▶ _Exercise details_: Transcribe every record that appears below, exactly and in full.

▶ _Provided records_:
*** Block opens ***
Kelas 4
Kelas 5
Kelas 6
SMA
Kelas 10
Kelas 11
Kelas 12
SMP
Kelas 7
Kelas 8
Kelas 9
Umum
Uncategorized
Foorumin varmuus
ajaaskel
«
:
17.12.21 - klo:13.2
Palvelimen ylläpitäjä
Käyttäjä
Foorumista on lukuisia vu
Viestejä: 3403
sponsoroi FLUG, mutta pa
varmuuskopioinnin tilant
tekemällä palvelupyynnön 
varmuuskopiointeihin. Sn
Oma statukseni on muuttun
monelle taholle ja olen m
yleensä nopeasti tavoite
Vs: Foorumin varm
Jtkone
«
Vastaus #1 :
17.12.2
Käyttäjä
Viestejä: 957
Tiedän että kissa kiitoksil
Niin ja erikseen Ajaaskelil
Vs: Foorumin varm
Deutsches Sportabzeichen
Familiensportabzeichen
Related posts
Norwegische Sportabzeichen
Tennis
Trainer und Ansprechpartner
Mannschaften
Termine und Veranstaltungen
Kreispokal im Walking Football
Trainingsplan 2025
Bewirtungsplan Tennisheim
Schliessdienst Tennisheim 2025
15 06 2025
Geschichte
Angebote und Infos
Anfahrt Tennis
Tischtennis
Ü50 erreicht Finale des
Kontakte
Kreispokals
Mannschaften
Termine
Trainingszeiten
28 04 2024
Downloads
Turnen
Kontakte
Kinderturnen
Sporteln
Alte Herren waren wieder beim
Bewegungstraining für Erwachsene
*** Block closes ***
▶ _Solution to this problem_:
Kelas 4
Kelas 5
Kelas 6
SMA
Kelas 10
Kelas 11
Kelas 12
SMP
Kelas 7
Kelas 8
Kelas 9
Umum
Uncategorized
Foorumin varmuus
ajaaskel
«
:
17.12.21 - klo:13.2
Palvelimen ylläpitäjä
Käyttäjä
Foorumista on lukuisia vu
Viestejä: 3403
sponsoroi FLUG, mutta pa
varmuuskopioinnin tilant
tekemällä palvelupyynnön 
varmuuskopiointeihin. Sn
Oma statukseni on muuttun
monelle taholle ja olen m
yleensä nopeasti tavoite
Vs: Foorumin varm
Jtkone
«
Vastaus #1 :
17.12.2
Käyttäjä
Viestejä: 957
Tiedän että kissa kiitoksil
Niin ja erikseen Ajaaskelil
Vs: Foorumin varm
Deutsches Sportabzeichen
Familiensportabzeichen
Related posts
Norwegische Sportabzeichen
Tennis
Trainer und Ansprechpartner
Mannschaften
Termine und Veranstaltungen
Kreispokal im Walking Football
Trainingsplan 2025
Bewirtungsplan Tennisheim
Schliessdienst Tennisheim 2025
15 06 2025
Geschichte
Angebote und Infos
Anfahrt Tennis
Tischtennis
Ü50 erreicht Finale des
Kontakte
Kreispokals
Mannschaften
Termine
Trainingszeiten
28 04 2024
Downloads
Turnen
Kontakte
Kinderturnen
Sporteln
Alte Herren waren wieder beim
Bewegungstraining für Erwachsene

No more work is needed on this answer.